* Exercise passage *

Only when the commission decides to initiate formal charges does a case become public.
Cheryl Fisher Custer, the commission’s executive director, said cases can take months because investigating a judge, usually an elected official, requires time and special care.
But months-long, top-secret investigations allow judges accused of misconduct to continue to rule on countless cases before action is taken.
The commission last week confirmed an ongoing investigation against Superior Court Judge Harry Doss. The probe has been rumored for months in the north Georgia circuit where he presides. Doss acknowledged the investigation and expressed frustration that the rules don’t allow him to discuss the details.
“I certainly have a great deal to say, but I’m just prohibited,” Doss said. “It’s been very difficult.”
While the details of the commission’s investigation of Doss are under wraps, local attorneys and residents who have appeared in his court complained in interviews with The Atlanta Journal-Constitution of incidents ranging from rudeness to a failure to rule on motions before him. Public filings contained accusations of bias.
The commission could file public charges or drop the case with no public notice.
Gov. Sonny Perdue appointed Doss in 2005 to the Superior Court in the Appalachian Judicial Circuit, which serves Fannin, Gilmer and Pickens counties.
Doss acknowledges he has a strong personality and strong opinions. But he said he is deliberate and fair on the bench. “As a judge, I am quite open-minded,” he said.

* Source information *
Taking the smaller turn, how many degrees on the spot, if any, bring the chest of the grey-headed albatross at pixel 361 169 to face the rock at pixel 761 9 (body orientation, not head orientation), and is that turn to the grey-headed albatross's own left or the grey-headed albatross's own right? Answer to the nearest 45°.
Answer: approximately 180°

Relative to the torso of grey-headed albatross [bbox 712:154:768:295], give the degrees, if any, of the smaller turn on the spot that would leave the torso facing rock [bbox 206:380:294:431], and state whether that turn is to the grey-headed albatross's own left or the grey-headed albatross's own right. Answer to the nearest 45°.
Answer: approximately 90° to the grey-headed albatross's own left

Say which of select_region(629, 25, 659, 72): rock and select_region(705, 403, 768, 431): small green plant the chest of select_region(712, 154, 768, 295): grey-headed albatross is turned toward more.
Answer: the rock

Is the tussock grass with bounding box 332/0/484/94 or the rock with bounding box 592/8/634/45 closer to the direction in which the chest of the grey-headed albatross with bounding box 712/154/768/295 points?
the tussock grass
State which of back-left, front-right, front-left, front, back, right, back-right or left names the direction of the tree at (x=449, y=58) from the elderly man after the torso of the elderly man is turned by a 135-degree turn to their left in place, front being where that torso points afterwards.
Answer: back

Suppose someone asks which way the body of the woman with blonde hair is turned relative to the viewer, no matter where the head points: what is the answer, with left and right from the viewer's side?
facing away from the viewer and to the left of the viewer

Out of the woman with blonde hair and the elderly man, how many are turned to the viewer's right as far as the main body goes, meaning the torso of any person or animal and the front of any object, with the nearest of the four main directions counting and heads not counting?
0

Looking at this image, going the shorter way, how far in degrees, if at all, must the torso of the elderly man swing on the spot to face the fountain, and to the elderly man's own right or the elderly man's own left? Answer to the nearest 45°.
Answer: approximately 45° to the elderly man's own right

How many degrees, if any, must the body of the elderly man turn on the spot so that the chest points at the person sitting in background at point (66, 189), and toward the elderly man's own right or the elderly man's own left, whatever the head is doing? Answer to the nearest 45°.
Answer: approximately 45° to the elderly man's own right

* Task requirements *
A - In the Judge Doss article, which governor appointed Doss to the Superior Court, and in what year?
B - Retype the Judge Doss article from "The commission could" to "and Pickens counties.".
The material comes from a source separate from the Judge Doss article.

* Answers for each item *
A - Gov. Sonny Perdue appointed him in 2005.

B -
The commission could file public charges or drop the case with no public notice.
Gov. Sonny Perdue appointed Doss in 2005 to the Superior Court in the Appalachian Judicial Circuit, which serves Fannin, Gilmer and Pickens counties.